PROPOSITION DE LOI CONSTITUTIONNELLE
(Renvoyée à la commission des lois constitutionnelles, de la législation et de l’administration générale
de la République, à défaut de constitution d’une commission spéciale
dans les délais prévus par les articles 30 et 31 du Règlement.)
présentée par Mesdames et Messieurs
Roger-Gérard SCHWARTZENBERG, Jean-Noël CARPENTIER, Gérard CHARASSE, Stéphane CLAIREAUX, Olivier FALORNI, Paul GIACOBBI, Joël GIRAUD, Gilda HOBERT, Jacques KRABAL, Jérôme LAMBERT, Jean-Pierre MAGGI, Dominique ORLIAC, Thierry ROBERT, Stéphane SAINT-ANDRÉ, Alain TOURRET,
députés.
EXPOSÉ DES MOTIFS
Mesdames, Messieurs,
Le droit de grâce du chef de l’État, qui figure à l’article 17 de la Constitution, apparaît comme une prérogative régalienne, issue de la tradition monarchique d’Ancien Régime.
Pour que cette prérogative ne s’exerce pas de manière solitaire, la Constitution de la IVème République précisait à son article 35 : « Le Président de la République exerce le droit de grâce en Conseil supérieur de la magistrature. »
La Constitution actuelle ne reprend pas cette disposition. Au demeurant, celle-ci ne serait plus matériellement applicable aujourd’hui puisque, depuis la révision de 2008, le chef de l’État ne préside plus le Conseil supérieur de la magistrature.
Toutefois, dans sa rédaction initiale, l’article 65, alinéa 3, de la Constitution de 1958 précisait : « Le Conseil supérieur de la magistrature… est consulté sur les grâces dans les conditions fixées par une loi organique. »
Depuis les révisions de 1993 et 2008, aucun article constitutionnel n’évoque plus cette consultation. Ce qui est regrettable.
Il conviendrait d’inscrire de nouveau dans la Constitution ce rôle consultatif du Conseil supérieur de la magistrature pour les recours en grâce formés en matière pénale.
De la sorte, l’exercice du droit de grâce apparaîtrait moins individualisé. Ce qui est souhaitable pour des décisions pouvant affecter durablement le sort des condamnés formant un recours en grâce.
Le Comité Balladur soulignait lui aussi, en 2008, l’utilité pour le chef de l’État de consulter le Conseil supérieur de la magistrature dans l’exercice de son droit de grâce. Il proposait de rédiger ainsi l’article 17 : « Le Président de la République a le droit de faire grâce après que le Conseil supérieur de la magistrature a émis un avis sur la demande. »
En revanche, un point positif est à maintenir : l’article 19 de la Constitution ne classe pas le décret de grâce parmi les actes du chef de l’État dispensés de contreseing.
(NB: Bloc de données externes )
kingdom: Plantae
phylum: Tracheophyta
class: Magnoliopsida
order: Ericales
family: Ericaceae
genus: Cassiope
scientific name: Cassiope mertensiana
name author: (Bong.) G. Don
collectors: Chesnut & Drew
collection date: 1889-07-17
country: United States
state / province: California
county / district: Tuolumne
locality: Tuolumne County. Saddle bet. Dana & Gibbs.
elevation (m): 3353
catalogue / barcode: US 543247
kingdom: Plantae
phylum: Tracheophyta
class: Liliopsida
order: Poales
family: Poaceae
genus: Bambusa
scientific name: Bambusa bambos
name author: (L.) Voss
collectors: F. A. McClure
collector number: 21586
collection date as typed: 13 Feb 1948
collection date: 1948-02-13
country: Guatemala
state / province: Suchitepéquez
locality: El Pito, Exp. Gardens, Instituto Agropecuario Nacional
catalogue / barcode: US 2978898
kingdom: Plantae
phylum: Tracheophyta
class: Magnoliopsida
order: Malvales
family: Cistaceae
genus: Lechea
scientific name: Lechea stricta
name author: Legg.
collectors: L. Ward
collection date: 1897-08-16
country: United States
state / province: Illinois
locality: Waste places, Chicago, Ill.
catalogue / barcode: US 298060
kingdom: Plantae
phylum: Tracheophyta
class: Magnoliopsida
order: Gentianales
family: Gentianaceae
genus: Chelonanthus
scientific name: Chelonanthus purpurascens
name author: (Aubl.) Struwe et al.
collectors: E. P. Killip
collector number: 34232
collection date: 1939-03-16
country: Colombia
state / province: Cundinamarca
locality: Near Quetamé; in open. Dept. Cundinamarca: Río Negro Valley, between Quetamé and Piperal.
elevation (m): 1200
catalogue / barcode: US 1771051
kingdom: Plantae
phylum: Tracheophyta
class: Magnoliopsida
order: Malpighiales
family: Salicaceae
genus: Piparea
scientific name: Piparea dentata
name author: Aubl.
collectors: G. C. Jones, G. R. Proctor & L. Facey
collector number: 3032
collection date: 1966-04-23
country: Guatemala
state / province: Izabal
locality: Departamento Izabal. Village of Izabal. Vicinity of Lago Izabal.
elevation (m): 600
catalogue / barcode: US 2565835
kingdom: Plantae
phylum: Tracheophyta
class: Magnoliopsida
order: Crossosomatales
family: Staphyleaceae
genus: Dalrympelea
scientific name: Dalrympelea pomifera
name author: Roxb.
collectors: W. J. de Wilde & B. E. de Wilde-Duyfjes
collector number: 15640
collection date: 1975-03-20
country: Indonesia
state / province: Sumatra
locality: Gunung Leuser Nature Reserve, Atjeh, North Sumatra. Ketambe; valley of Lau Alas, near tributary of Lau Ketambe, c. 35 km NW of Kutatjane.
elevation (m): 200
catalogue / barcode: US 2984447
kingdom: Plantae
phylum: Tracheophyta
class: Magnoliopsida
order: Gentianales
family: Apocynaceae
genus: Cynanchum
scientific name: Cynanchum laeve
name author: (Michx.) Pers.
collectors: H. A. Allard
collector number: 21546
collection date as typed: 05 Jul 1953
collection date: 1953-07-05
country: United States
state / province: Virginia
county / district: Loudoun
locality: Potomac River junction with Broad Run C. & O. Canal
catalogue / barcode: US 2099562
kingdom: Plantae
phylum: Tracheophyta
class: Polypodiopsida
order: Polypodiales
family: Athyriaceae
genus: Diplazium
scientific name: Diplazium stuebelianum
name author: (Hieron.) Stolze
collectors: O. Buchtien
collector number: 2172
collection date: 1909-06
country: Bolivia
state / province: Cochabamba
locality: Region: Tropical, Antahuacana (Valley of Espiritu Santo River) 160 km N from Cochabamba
Ce décret du Président de la République est donc contresigné par le Premier ministre, le ministre de la Justice et éventuellement un autre ministre dont le département est concerné par la condamnation.
Ce contreseing n’est pas purement théorique. Ainsi, en 1962, le Premier ministre, Georges Pompidou, soutenu par le ministre de la Justice, Jean Foyer, contresignataire lui aussi des décrets de grâce, a offert sa démission pour obtenir du chef de l’État la grâce du général Jouhaud, condamné à la peine capitale pour sa participation au putsch des généraux d’avril 1961.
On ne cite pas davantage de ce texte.